The rise in pre-foreclosures is not occurring in a vacuum. Washington has long struggled with a mismatch between wages and housing costs, particularly in its urban centers. Over the past year, inflation has hovered above the Federal Reserve’s target, eating away at workers’ real incomes even as wages have nominally increased. At the same time, interest rates remain at elevated levels, part of the Fed’s ongoing effort to tamp down inflation.

For homeowners on adjustable-rate mortgages, those rate hikes have translated into monthly payments that rise like clockwork—even as grocery bills, gas prices, and childcare costs climb as well.

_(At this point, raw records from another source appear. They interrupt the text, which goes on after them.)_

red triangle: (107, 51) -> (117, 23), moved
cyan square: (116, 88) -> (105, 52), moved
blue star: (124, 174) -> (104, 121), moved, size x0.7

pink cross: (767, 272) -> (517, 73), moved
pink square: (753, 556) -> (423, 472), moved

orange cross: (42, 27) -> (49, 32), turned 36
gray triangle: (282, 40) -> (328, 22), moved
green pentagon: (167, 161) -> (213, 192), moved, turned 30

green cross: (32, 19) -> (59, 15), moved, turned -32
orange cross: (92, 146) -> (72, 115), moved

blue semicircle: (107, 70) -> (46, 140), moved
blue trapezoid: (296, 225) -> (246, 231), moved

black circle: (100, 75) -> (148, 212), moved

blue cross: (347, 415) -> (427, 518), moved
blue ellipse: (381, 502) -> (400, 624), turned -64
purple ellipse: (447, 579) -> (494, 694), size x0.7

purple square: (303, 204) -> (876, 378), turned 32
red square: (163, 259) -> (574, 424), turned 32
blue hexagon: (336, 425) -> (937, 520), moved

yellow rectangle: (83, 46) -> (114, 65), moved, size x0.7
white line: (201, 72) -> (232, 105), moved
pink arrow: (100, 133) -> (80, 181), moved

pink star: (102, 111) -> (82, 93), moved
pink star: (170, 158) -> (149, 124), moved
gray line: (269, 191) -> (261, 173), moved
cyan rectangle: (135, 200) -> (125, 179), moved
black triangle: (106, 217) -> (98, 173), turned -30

Adding to the burden, Washington’s rapidly appreciating housing market, which created windfalls for many middle- and upper-class residents during the pandemic-era boom, has left others behind. Lower-income and fixed-income homeowners—many of whom bought during peak market periods or near-zero interest rates—now find themselves pinched between property tax increases and rockier job prospects.

According to local housing advocates, it is these homeowners who are increasingly falling into pre-foreclosure.

“We’ve Done Everything Right, and We’re Still Drowning”

Consider the story of Tanya Martinez, a mother of two in South Tacoma, whose home entered pre-foreclosure last month. Tanya purchased her modest three-bedroom in 2019, when low interest rates made homeownership feel attainable for the first time in her life. A nursing assistant during the pandemic, Tanya’s hours—and income—were cut last year when the facility she worked at underwent restructuring. With child care costs rising and her adjustable mortgage creeping up by $150 a month, she found herself falling behind on payments.

“We’ve done everything right, and we’re still drowning,” she said. “I work, I follow the rules. I just don’t know how to keep up anymore.”

Tanya’s story is not unique, and that’s what makes it terrifying. Across Washington, similar families are confronting impossible math.